- _Instructions to follow_:
Render the data below as a JSON list of strings, starting at the line that contains "booking flow" and ending at the line that contains "raised in Montana", both included. Use one string per line, skip blank lines, and leave the pictures out of the answer.
◆ ◆ ◆
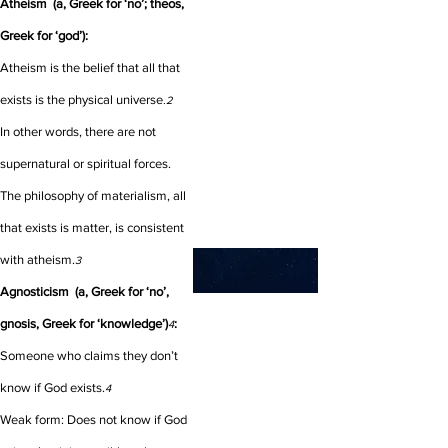
Atheism (a, Greek for ‘no’; theos,
Greek for ‘god’):
Atheism is the belief that all that
exists is the physical universe
.2
In other words, there are not
supernatural or spiritual forces.
The philosophy of materialism, all
that exists is matter, is consistent
with atheism.
3
Agnosticism (a, Greek for ‘no’,
gnosis, Greek for ‘knowledge’)
:
4
Someone who claims they don’t
know if God exists.
4
Weak form: Does not know if God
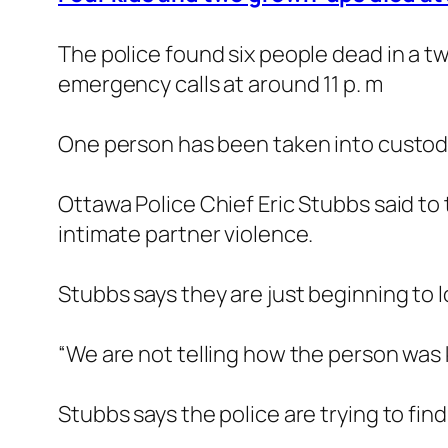
The police found six people dead in a t
emergency calls at around 11 p. m
One person has been taken into custody b
Ottawa Police Chief Eric Stubbs said to 
intimate partner violence.
Stubbs says they are just beginning to l
“We are not telling how the person was ki
Stubbs says the police are trying to fi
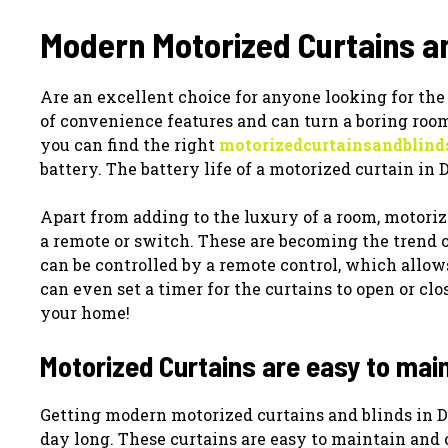
Modern Motorized Curtains an
Are an excellent choice for anyone looking for the
of convenience features and can turn a boring room 
you can find the right
motorizedcurtainsandblind
battery. The battery life of a motorized curtain in D
Apart from adding to the luxury of a room, motoriz
a remote or switch. These are becoming the trend o
can be controlled by a remote control, which allow
can even set a timer for the curtains to open or cl
your home!
Motorized Curtains are easy to mai
Getting modern motorized curtains and blinds in Du
day long. These curtains are easy to maintain and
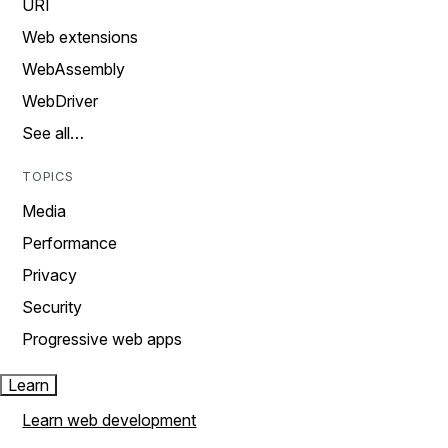
URI
Web extensions
WebAssembly
WebDriver
See all…
TOPICS
Media
Performance
Privacy
Security
Progressive web apps
Learn
Learn web development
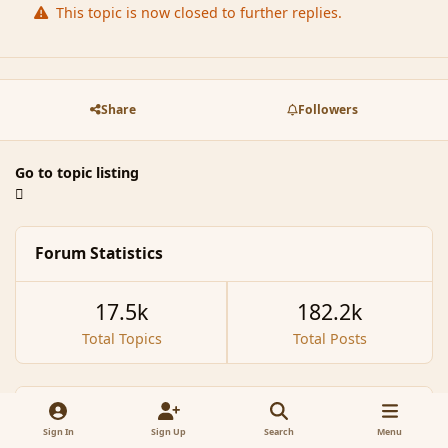
This topic is now closed to further replies.
Share
Followers
Go to topic listing
Forum Statistics
17.5k
182.2k
Total Topics
Total Posts
Recently Browsing
0
Sign In
Sign Up
Search
Menu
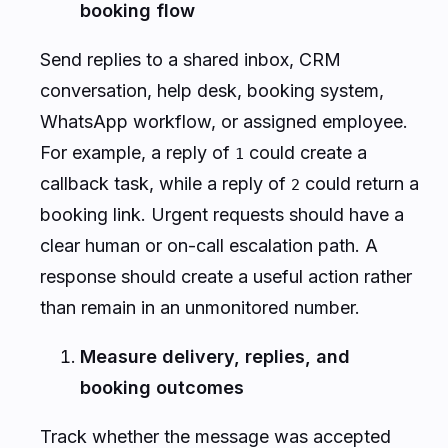
booking flow
Send replies to a shared inbox, CRM
conversation, help desk, booking system,
WhatsApp workflow, or assigned employee.
For example, a reply of
could create a
1
callback task, while a reply of
could return a
2
booking link. Urgent requests should have a
clear human or on-call escalation path. A
response should create a useful action rather
than remain in an unmonitored number.
Measure delivery, replies, and
booking outcomes
Track whether the message was accepted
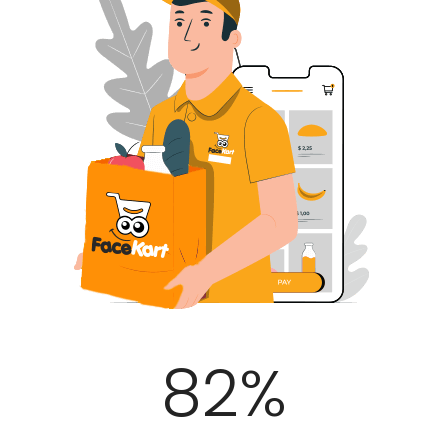
100
%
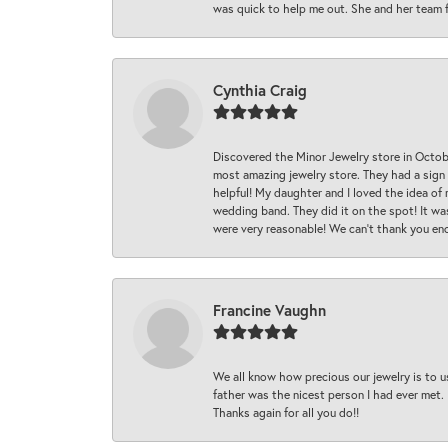
was quick to help me out. She and her team fix
Cynthia Craig
Discovered the Minor Jewelry store in Octo
most amazing jewelry store. They had a sign
helpful! My daughter and I loved the idea of
wedding band. They did it on the spot! It wa
were very reasonable! We can’t thank you en
Francine Vaughn
We all know how precious our jewelry is to u
father was the nicest person I had ever met.
Thanks again for all you do!!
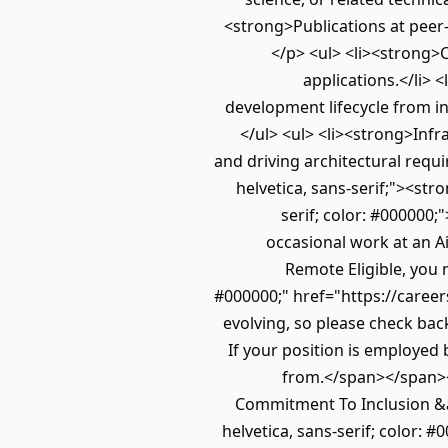
<strong>Publications at peer-
</p> <ul> <li><strong>
applications.</li> 
development lifecycle from in
</ul> <ul> <li><strong>Infr
and driving architectural requi
helvetica, sans-serif;"><str
serif; color: #000000;
occasional work at an Ai
Remote Eligible, you 
#000000;" href="https://careers
evolving, so please check back 
If your position is employed 
from.</span></span></
Commitment To Inclusion &am
helvetica, sans-serif; color: 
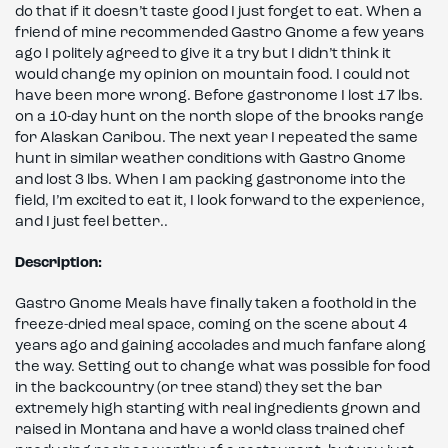
do that if it doesn’t taste good I just forget to eat. When a
friend of mine recommended Gastro Gnome a few years
ago I politely agreed to give it a try but I didn’t think it
would change my opinion on mountain food. I could not
have been more wrong. Before gastronome I lost 17 lbs.
on a 10-day hunt on the north slope of the brooks range
for Alaskan Caribou. The next year I repeated the same
hunt in similar weather conditions with Gastro Gnome
and lost 3 lbs. When I am packing gastronome into the
field, I’m excited to eat it, I look forward to the experience,
and I just feel better..
Description:
Gastro Gnome Meals have finally taken a foothold in the
freeze-dried meal space, coming on the scene about 4
years ago and gaining accolades and much fanfare along
the way. Setting out to change what was possible for food
in the backcountry (or tree stand) they set the bar
extremely high starting with real ingredients grown and
raised in Montana and have a world class trained chef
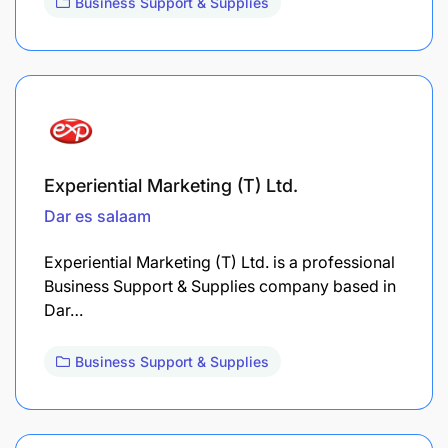
Business Support & Supplies
Experiential Marketing (T) Ltd.
Dar es salaam
Experiential Marketing (T) Ltd. is a professional
Business Support & Supplies company based in
Dar…
Business Support & Supplies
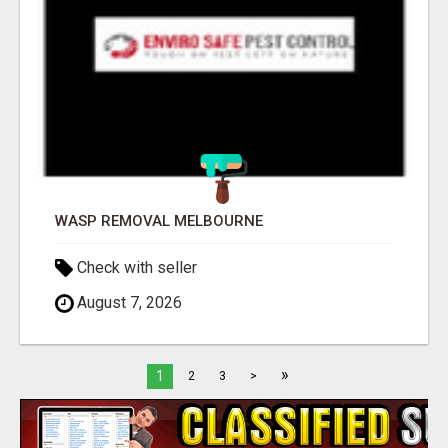
WASP REMOVAL MELBOURNE
Check with seller
August 7, 2026
»
1
2
3
>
◆ ◆ ◆
- _Answer section_:
[
  "booking flow",
  "Send replies to a shared inbox, CRM",
  "conversation, help desk, booking system,",
  "WhatsApp workflow, or assigned employee.",
  "For example, a reply of",
  "could create a",
  "1",
  "callback task, while a reply of",
  "could return a",
  "2",
  "booking link. Urgent requests should have a",
  "clear human or on-call escalation path. A",
  "response should create a useful action rather",
  "than remain in an unmonitored number.",
  "Measure delivery, replies, and",
  "booking outcomes",
  "Track whether the message was accepted",
  "100",
  "%",
  "was quick to help me out. She and her team fix",
  "Cynthia Craig",
  "Discovered the Minor Jewelry store in Octo",
  "most amazing jewelry store. They had a sign",
  "helpful! My daughter and I loved the idea of",
  "wedding band. They did it on the spot! It wa",
  "were very reasonable! We can’t thank you en",
  "Francine Vaughn",
  "We all know how precious our jewelry is to u",
  "father was the nicest person I had ever met.",
  "Thanks again for all you do!!",
  "<strong>Publications at peer-",
  "</p> <ul> <li><strong>",
  "applications.</li> ",
  "development lifecycle from in",
  "</ul> <ul> <li><strong>Infr",
  "and driving architectural requi",
  "helvetica, sans-serif;\"><str",
  "serif; color: #000000;",
  "occasional work at an Ai",
  "Remote Eligible, you ",
  "#000000;\" href=\"https://careers",
  "evolving, so please check back ",
  "If your position is employed ",
  "from.</span></span></",
  "Commitment To Inclusion &am",
  "helvetica, sans-serif; color: ",
  "do that if it doesn’t taste good I just forget to eat. When a",
  "friend of mine recommended Gastro Gnome a few years",
  "ago I politely agreed to give it a try but I didn’t think it",
  "would change my opinion on mountain food. I could not",
  "have been more wrong. Before gastronome I lost 17 lbs.",
  "on a 10-day hunt on the north slope of the brooks range",
  "for Alaskan Caribou. The next year I repeated the same",
  "hunt in similar weather conditions with Gastro Gnome",
  "and lost 3 lbs. When I am packing gastronome into the",
  "field, I’m excited to eat it, I look forward to the experience,",
  "and I just feel better..",
  "Description:",
  "Gastro Gnome Meals have finally taken a foothold in the",
  "freeze-dried meal space, coming on the scene about 4",
  "years ago and gaining accolades and much fanfare along",
  "the way. Setting out to change what was possible for food",
  "in the backcountry (or tree stand) they set the bar",
  "extremely high starting with real ingredients grown and",
  "raised in Montana and have a world class trained chef"
]